Im Verband ist man bemüht, die Sonderrolle Schröders nicht zu groß werden zu lassen. „Wir haben ja nicht nur Dennis“, lautetet eines der Mantras von Rödl, und dann zählt der Bundestrainer auf: „Danilo Barthel ist Kapitän von Bayern München, Niels Giffey ist Kapitän in Berlin. Wir haben mittlerweile so viele Spieler, die in ihren Clubs Verantwortung übernehmen.“ Trotzdem ist Schröder in der Offensive der Dreh- und Angelpunkt, er gibt den Takt vor und leitet fast alle Angriffe ein. Doch das wahre Prunkstück der deutschen Mannschaft ist die Defensive. Es herrscht eine große Aggressivität und Bereitschaft, gegen den Ball und nach hinten zu arbeiten – auch Schröder stellt hier keine Ausnahme dar. „In der Verteidigung haben wir so viel Potenzial, dass es eigentlich an keinem Tag eine Schwachstelle sein darf“, sagte Maximilian Kleber selbstbewusst. Der Profi der Dallas Mavericks zählt zu den stärksten Verteidigern der NBA, das will der ehemalige Teamkollege von Dirk Nowitzki auch bei der WM beweisen.

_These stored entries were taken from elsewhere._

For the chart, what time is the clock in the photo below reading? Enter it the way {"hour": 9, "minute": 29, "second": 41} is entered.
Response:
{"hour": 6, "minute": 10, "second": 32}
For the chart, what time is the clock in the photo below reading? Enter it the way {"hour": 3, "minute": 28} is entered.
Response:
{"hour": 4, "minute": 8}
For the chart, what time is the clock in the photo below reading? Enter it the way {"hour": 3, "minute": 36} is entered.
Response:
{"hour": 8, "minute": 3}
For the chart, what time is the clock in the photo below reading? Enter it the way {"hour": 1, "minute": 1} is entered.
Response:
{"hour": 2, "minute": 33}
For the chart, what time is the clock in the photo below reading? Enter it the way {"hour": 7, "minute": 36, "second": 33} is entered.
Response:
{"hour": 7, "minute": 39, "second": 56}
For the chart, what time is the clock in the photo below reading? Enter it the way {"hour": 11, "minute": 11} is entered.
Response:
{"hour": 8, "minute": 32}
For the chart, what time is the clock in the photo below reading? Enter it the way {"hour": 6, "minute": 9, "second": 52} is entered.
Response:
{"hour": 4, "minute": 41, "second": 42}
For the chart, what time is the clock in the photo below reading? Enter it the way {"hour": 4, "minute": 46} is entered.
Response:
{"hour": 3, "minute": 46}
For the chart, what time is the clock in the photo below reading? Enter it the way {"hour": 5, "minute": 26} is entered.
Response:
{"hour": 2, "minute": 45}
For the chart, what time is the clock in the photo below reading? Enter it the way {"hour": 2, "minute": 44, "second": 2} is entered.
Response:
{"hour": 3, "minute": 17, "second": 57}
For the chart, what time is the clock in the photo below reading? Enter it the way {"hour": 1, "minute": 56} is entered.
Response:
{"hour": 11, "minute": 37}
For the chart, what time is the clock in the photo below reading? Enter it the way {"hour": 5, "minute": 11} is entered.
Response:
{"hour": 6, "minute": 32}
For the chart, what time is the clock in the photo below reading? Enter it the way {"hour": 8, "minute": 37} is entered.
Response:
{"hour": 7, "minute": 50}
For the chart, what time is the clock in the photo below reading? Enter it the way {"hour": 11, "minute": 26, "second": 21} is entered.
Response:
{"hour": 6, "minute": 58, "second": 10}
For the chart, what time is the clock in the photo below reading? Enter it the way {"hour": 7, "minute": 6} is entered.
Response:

Sieben Teams qualifizieren sich direkt für Tokio
Das einzige Manko ist – zumindest auf dem Papier – die Erfahrung. Die DBB-Auswahl ist jung, einzig Kapitän Robin Benzing ist älter als 29. Das könnte in Drucksituationen den Ausschlag geben. Das Team will sich darüber aber nicht schon im Vorfeld den Kopf zerbrechen, sondern lieber unbekümmert an die Sache rangehen. „Verstecken müssen wir uns nicht, wir haben eine echt geile Mannschaft“, sagt Kleber. „Wir haben richtig Bock auf die WM.“ Zu gewinnen gibt es nicht nur eine Medaille und vielleicht sogar den ersten WM-Titel einer deutschen DBB-Mannschaft überhaupt, sondern auch ein Ticket für die Olympischen Spiele 2020. Insgesamt qualifizieren sich sieben Teams direkt für Tokio. „Olympia ist für jeden Sportler das allergrößte Ziel“, weiß Rödl, doch diese Zusatzmotivation hätten auch alle anderen Mannschaften.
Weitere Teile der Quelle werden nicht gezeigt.